Muss ich sehr fit sein, um dieser Tour zu folgen?
Nein — aber du solltest dich wohlfühlen, an mehreren Tagen hintereinander drei bis vier Stunden zu fahren. Die Anstiege hier sind eher lang als brutal steil, deshalb zählt eine kleine Übersetzung mehr als rohe Kraft. Wenn du neuer bist, nimm die Königsetappe an Tag 4 als optional, halte mehr Tage auf dem flachen Es Pla, und du hast trotzdem eine grandiose Woche. Der Guide Rennrad in Pollença hat sanftere lokale Optionen.
Wann im Jahr sollte ich diese Woche machen?
Frühjahr — etwa von Ende Februar bis April — ist das klassische Fenster: milde Temperaturen, ruhige Straßen und ab April zuverlässig offene Bergpässe.
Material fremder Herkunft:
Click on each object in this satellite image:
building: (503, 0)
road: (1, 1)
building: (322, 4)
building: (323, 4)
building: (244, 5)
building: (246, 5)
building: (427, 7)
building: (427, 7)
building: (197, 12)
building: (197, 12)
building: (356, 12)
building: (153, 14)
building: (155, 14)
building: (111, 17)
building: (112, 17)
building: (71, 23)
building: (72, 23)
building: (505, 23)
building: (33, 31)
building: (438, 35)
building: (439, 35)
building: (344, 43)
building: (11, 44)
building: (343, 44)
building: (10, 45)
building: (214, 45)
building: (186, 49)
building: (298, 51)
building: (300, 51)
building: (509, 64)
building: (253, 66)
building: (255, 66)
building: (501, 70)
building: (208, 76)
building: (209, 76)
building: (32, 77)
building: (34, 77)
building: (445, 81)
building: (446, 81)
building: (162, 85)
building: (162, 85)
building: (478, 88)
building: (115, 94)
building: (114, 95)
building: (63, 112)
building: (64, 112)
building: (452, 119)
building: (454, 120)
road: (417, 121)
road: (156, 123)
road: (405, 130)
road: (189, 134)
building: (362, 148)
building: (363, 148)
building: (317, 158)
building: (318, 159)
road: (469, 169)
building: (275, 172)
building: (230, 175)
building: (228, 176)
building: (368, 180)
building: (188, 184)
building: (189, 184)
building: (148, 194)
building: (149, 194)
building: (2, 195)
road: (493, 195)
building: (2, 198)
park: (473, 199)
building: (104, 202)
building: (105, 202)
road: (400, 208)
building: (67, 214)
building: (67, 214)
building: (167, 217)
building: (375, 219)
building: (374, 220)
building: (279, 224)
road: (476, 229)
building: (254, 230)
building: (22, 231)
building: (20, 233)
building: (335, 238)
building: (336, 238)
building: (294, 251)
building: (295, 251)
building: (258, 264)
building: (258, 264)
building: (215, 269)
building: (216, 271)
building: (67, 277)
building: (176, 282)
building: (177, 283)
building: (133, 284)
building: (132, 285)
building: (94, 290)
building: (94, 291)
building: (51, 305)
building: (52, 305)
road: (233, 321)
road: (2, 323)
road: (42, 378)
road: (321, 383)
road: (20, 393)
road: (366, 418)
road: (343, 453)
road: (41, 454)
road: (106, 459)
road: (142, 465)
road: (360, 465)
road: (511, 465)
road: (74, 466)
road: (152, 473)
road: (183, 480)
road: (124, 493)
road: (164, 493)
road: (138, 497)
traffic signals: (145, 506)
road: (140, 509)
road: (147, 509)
Der Herbst ist eine gute, ruhigere Alternative. Meide den Hochsommer für die großen Bergtage, es sei denn, du startest im Morgengrauen. Sieh den Guide zur besten Reisezeit für Rennrad auf Mallorca für die volle Aufschlüsselung.
Kann ich diese Tour von einer anderen Basis als dem Norden aus machen?
Ja, mit Umsortieren. Von einer Basis in Palma oder im Zentrum kommen Coll de Sóller und die Es-Pla-Fahrten naturgemäß nah heran, während Formentor und Sa Calobra zu längeren Punkt-zu-Punkt-Tagen werden, die du verkürzen oder teils anfahren könntest. Die Form der Woche — Aufbau, Königsetappe, Erholung, zweiter Block — übersteht das gut; der Routenplaner hilft dir, jeden Tag um einen anderen Startpunkt herum neu aufzubauen.
Was, wenn ich härter fahren will — kann ich einen Tag hinzufügen?
Leicht. Verlängere den Ruhetag mit dem Anstieg von Randa, verwandle Tag 6 in eine zweite Hochgebirgsleistung oder häng eine längere Grundlagenrunde an Tag 2 oder 3. Die Struktur hier ist die konservative, nachhaltige Version; stärkere Fahrer können Umfang hinzufügen, ohne den Königsetappen-plus-Erholungs-Rhythmus zu ändern, der die Woche produktiv hält. Der Trainingslager-Guide behandelt, wie man einen Block sicher steigert.